# [ASSIGNED TASK]
For this exercise, copy exactly only the lines from the one containing "right shoulder: (326, 258)" to the final line of the material below, without the pictures.
***** INPUT FOR THIS TASK
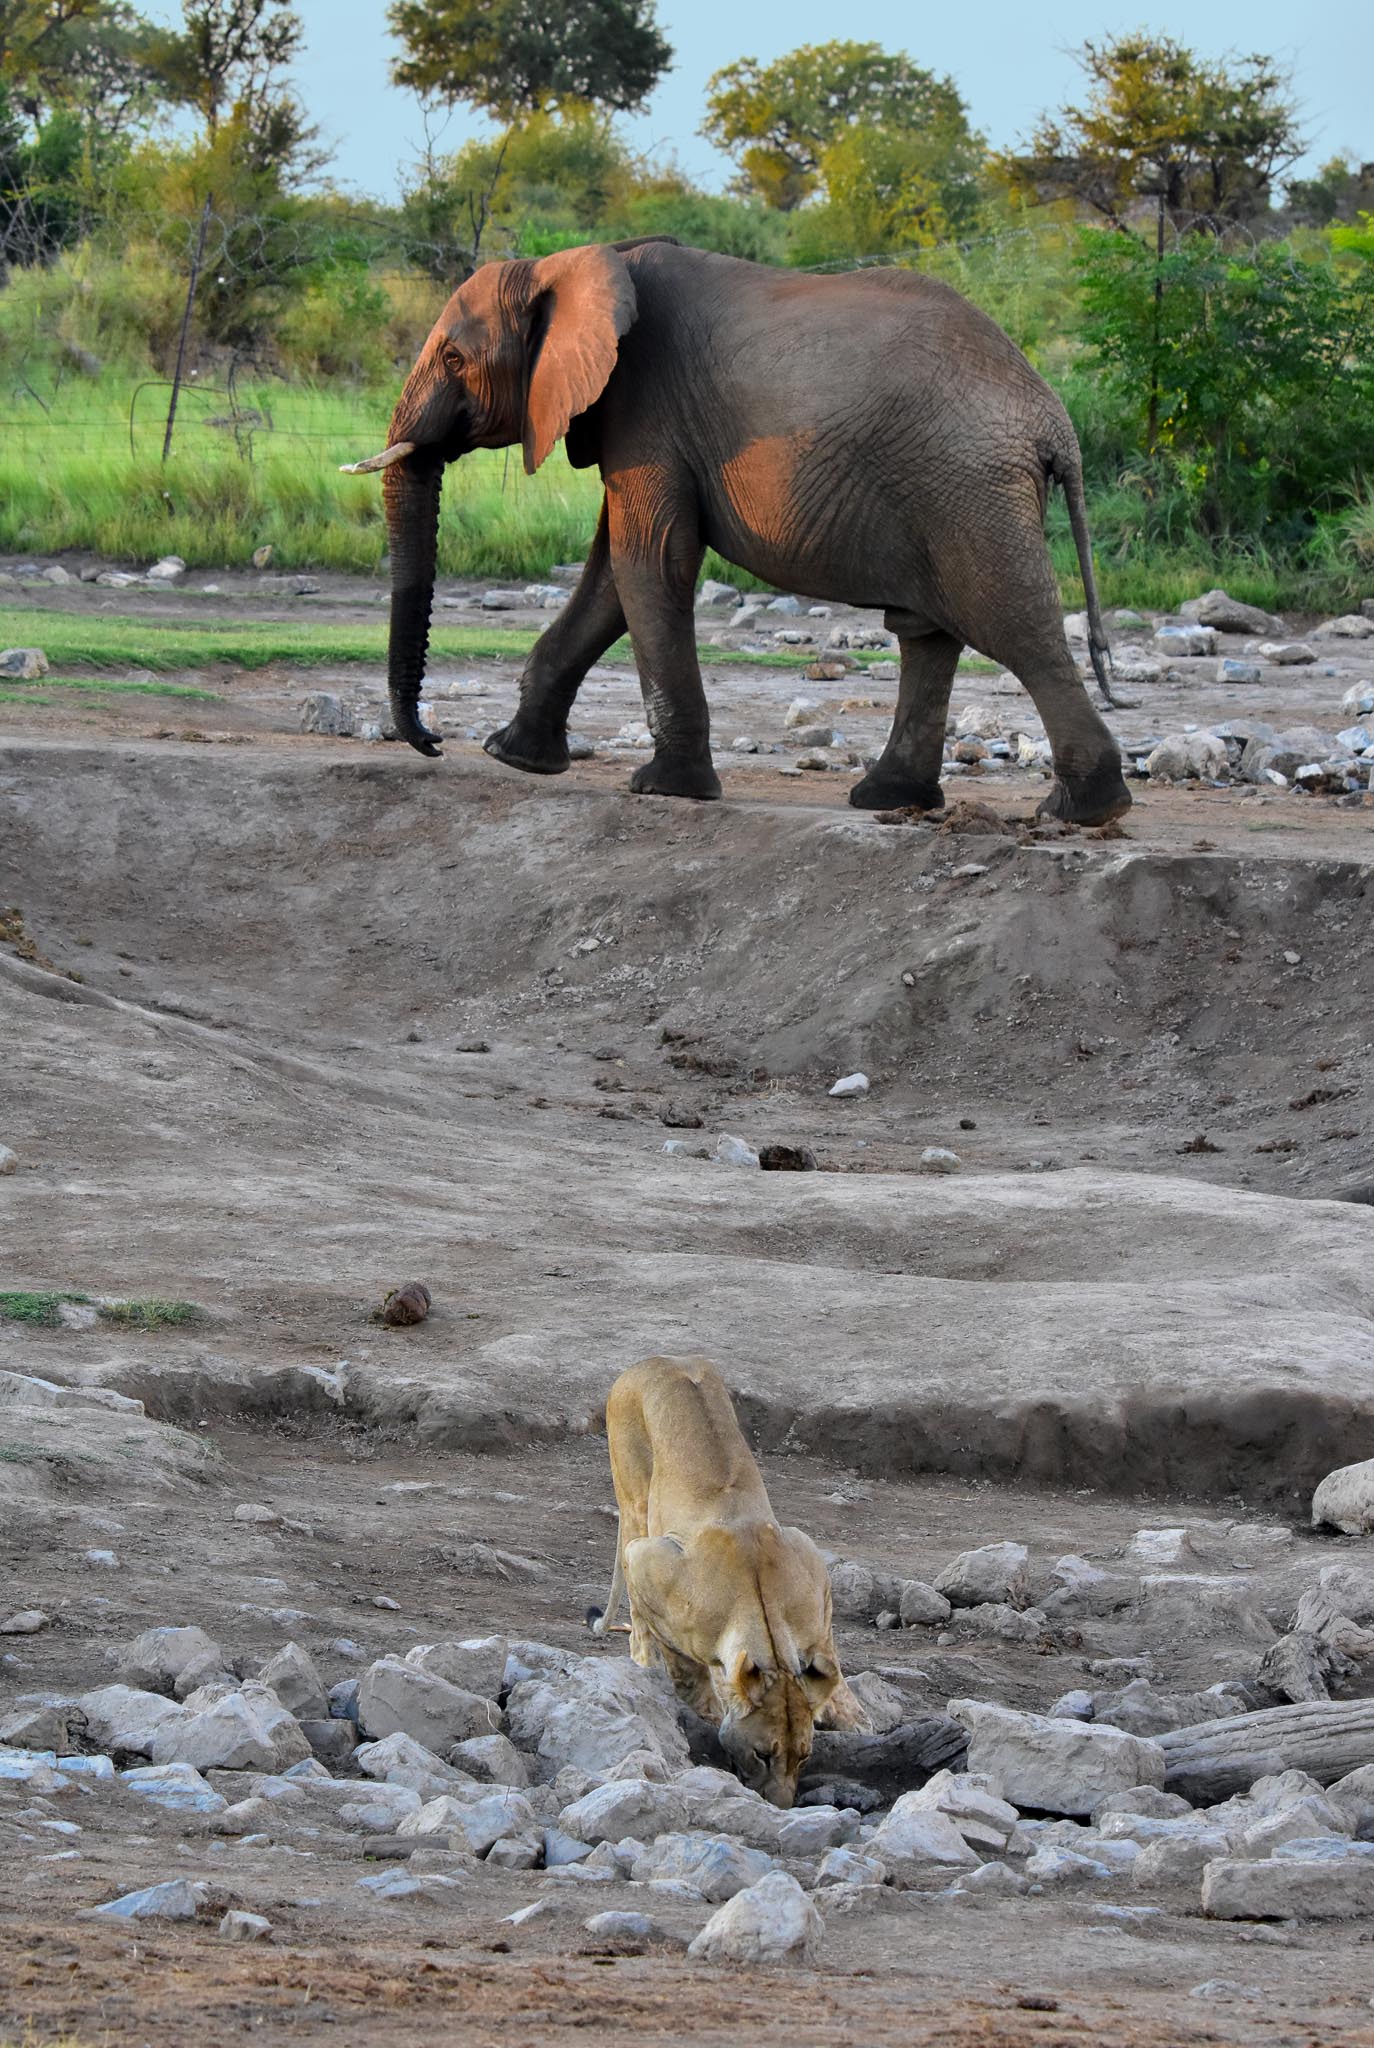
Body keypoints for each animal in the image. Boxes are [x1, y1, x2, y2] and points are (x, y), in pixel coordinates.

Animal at [344, 237, 1131, 824]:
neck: (568, 263)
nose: (432, 742)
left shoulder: (647, 408)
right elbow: (609, 574)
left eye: (454, 358)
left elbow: (648, 561)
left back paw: (1081, 811)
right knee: (928, 633)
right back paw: (890, 799)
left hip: (968, 488)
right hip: (947, 489)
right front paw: (512, 756)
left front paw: (663, 788)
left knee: (1012, 625)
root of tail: (1052, 418)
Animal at [591, 1354, 869, 1807]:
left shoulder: (810, 1563)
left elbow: (829, 1659)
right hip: (633, 1503)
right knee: (637, 1616)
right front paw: (705, 1710)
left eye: (804, 1756)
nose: (782, 1806)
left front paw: (850, 1714)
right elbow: (684, 1666)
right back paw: (645, 1667)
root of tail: (657, 1360)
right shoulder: (648, 1561)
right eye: (761, 1754)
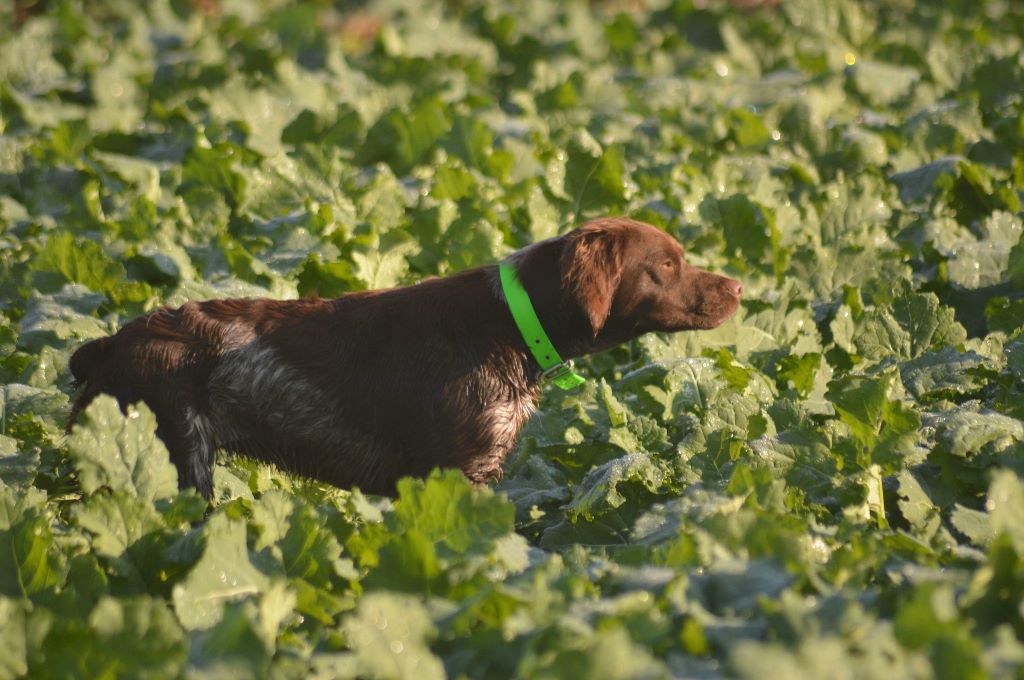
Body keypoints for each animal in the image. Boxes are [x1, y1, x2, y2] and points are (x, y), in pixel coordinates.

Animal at [68, 219, 741, 499]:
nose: (738, 287)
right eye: (668, 264)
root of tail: (110, 344)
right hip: (179, 457)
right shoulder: (460, 470)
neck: (508, 328)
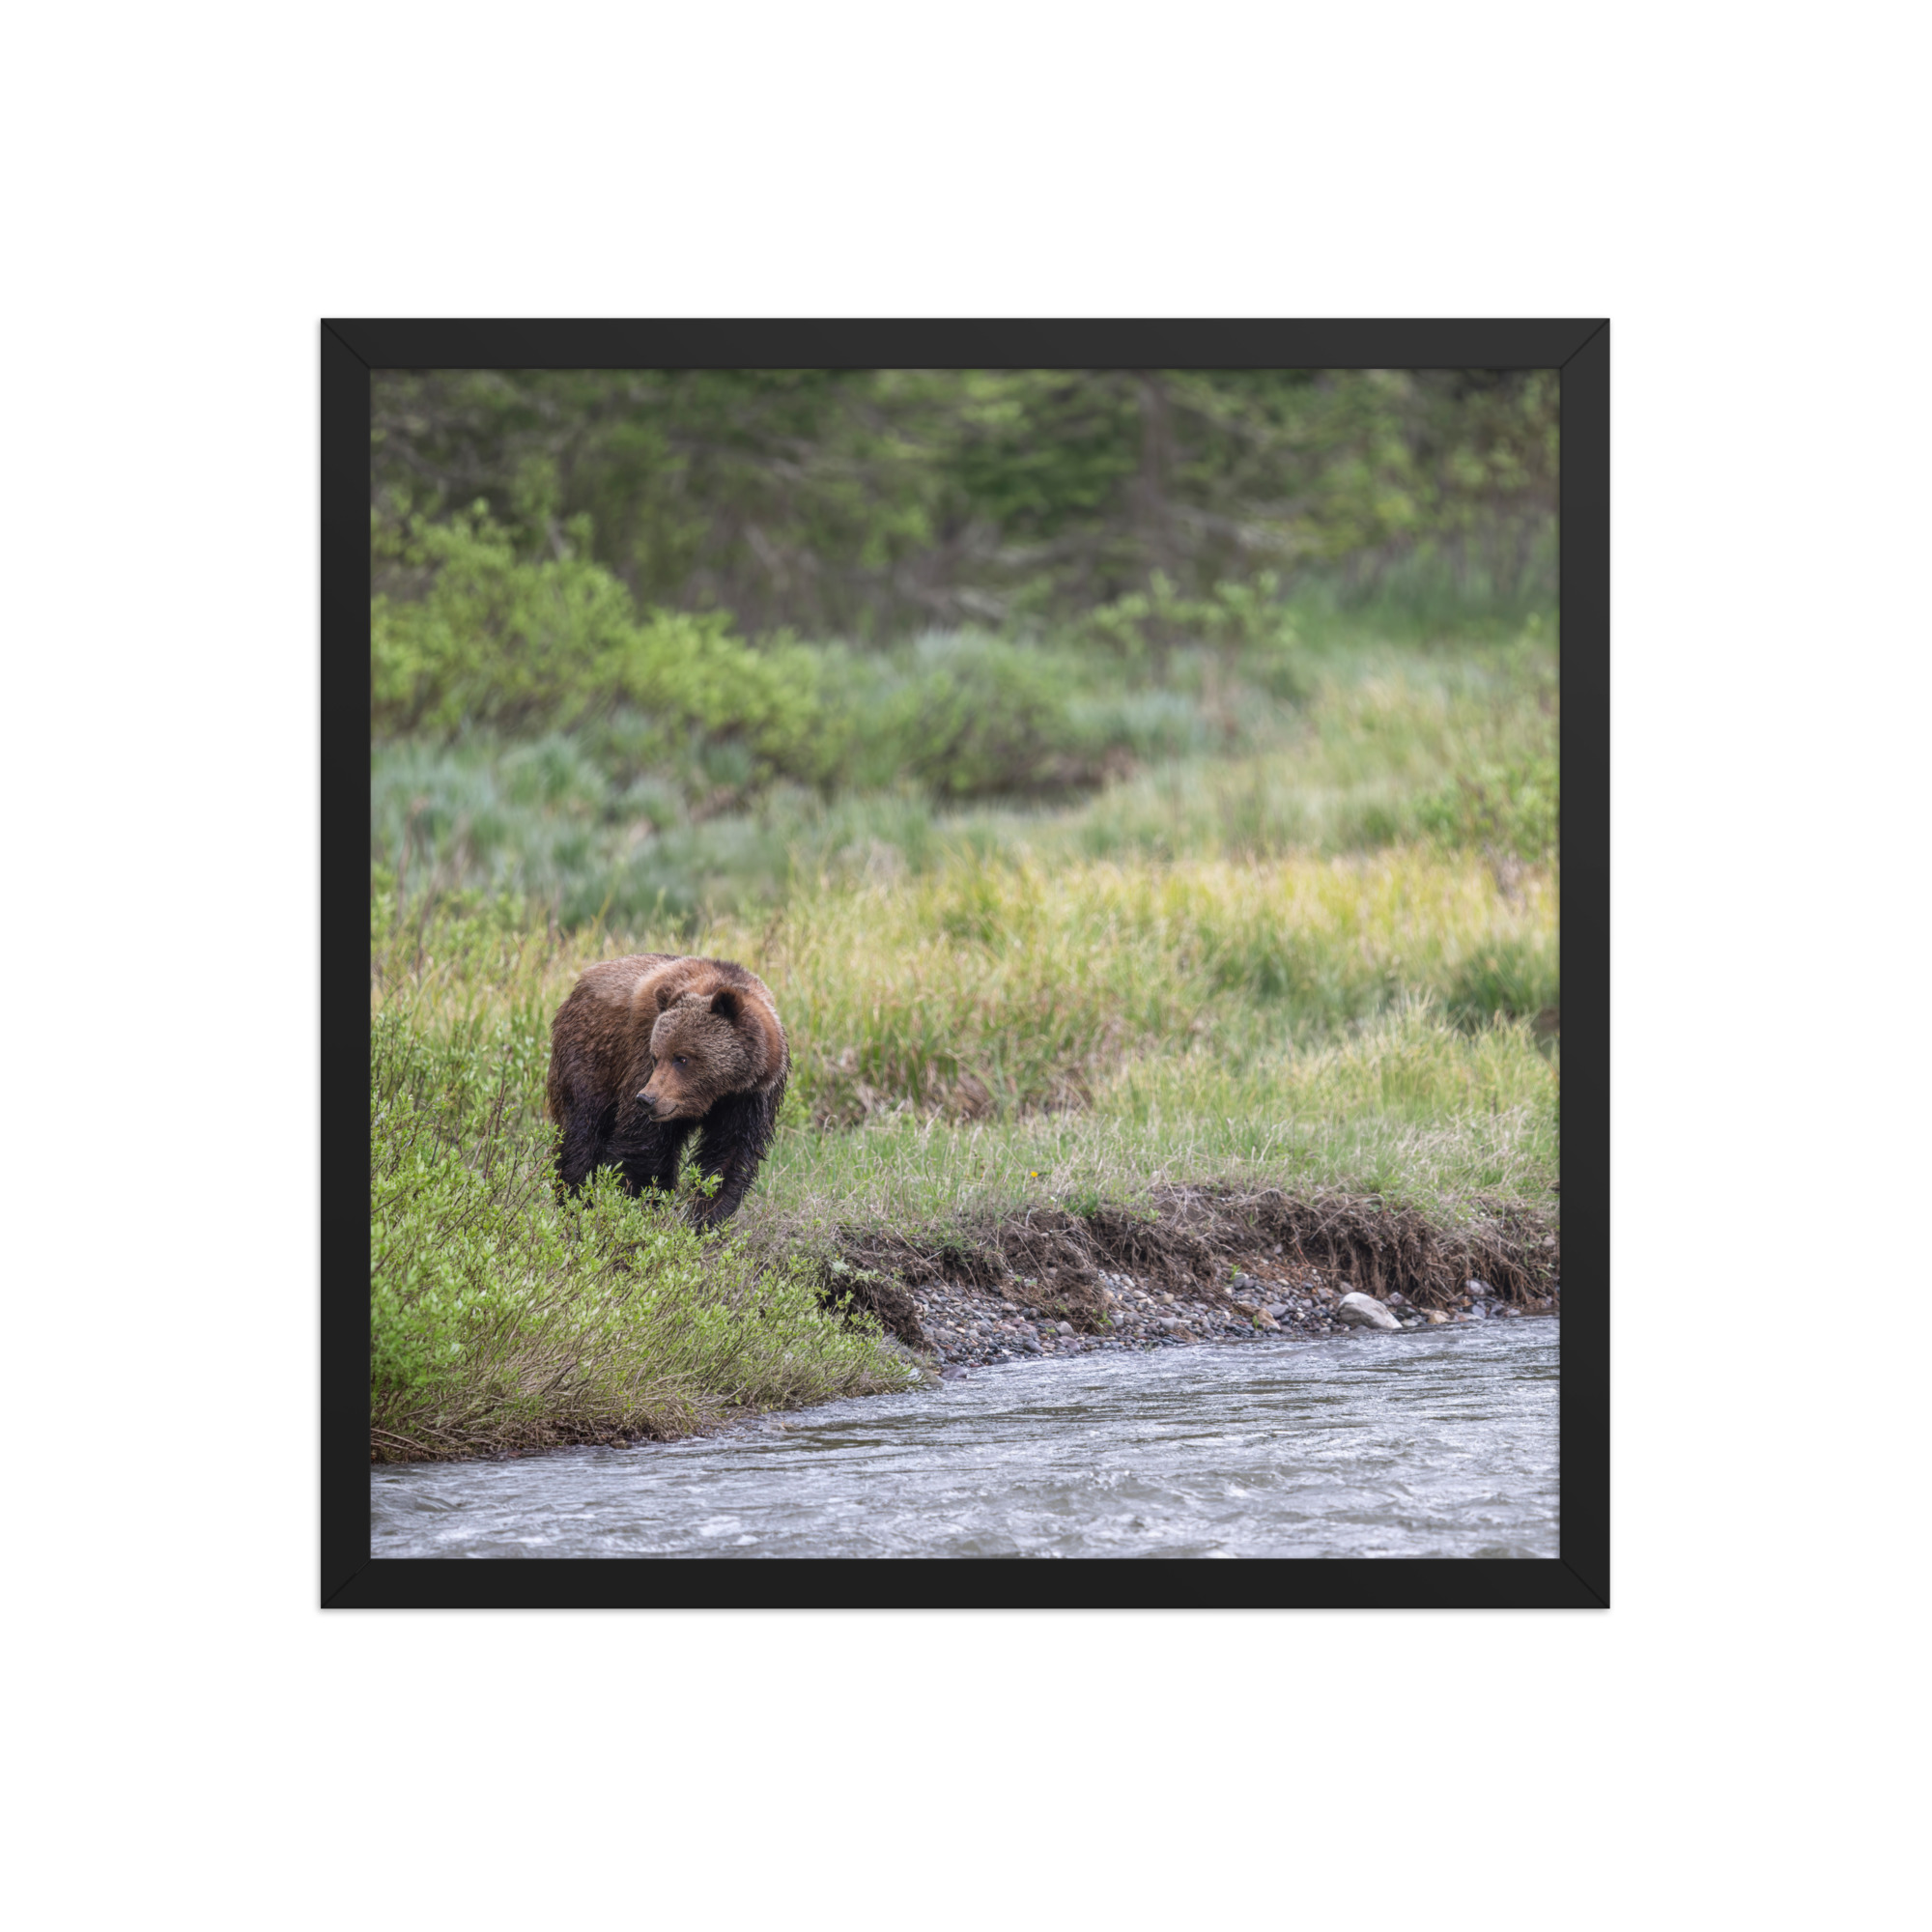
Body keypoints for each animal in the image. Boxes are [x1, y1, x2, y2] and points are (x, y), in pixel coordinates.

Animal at [545, 952, 790, 1229]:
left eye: (682, 1058)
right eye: (656, 1056)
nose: (647, 1099)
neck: (718, 1092)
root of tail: (581, 982)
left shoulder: (750, 1098)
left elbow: (728, 1157)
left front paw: (706, 1219)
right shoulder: (640, 1061)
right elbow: (644, 1147)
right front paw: (640, 1207)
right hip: (591, 1056)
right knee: (582, 1133)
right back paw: (574, 1203)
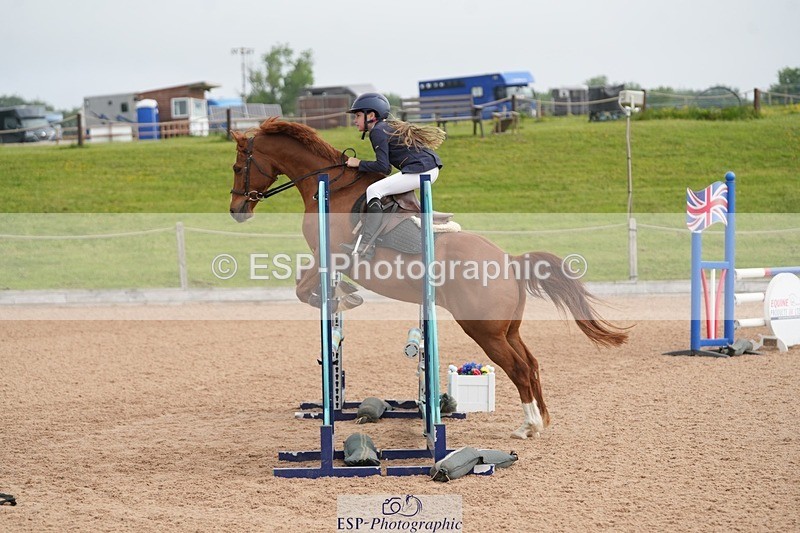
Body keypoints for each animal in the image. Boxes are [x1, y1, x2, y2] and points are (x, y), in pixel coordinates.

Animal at [228, 117, 629, 439]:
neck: (330, 188)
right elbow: (308, 285)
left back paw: (528, 426)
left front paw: (344, 296)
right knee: (530, 364)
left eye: (236, 166)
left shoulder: (330, 255)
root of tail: (510, 262)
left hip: (483, 329)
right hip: (506, 329)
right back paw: (540, 420)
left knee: (517, 368)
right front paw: (345, 295)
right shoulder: (326, 258)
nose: (236, 210)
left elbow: (303, 287)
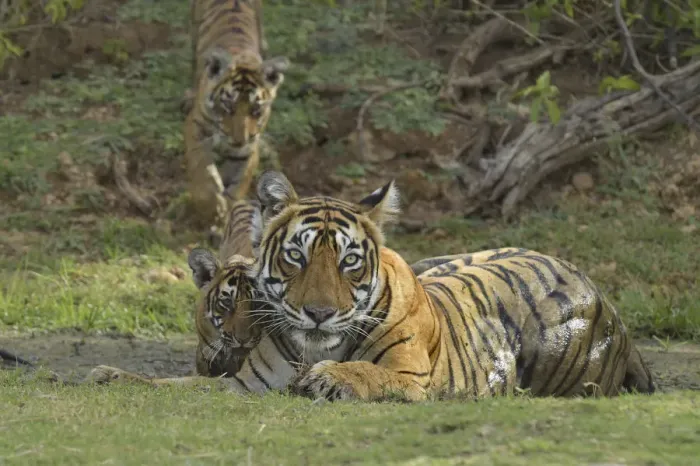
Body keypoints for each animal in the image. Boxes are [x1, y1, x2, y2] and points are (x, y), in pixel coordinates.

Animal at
**********
# [TASK OUTPUT]
right shoulder: (326, 258)
nose: (236, 210)
left elbow: (303, 287)
Body keypoints for each animal in the image. Boxes are [x1, y1, x2, y2] and points are (x, y), in pixel coordinates.

Animal at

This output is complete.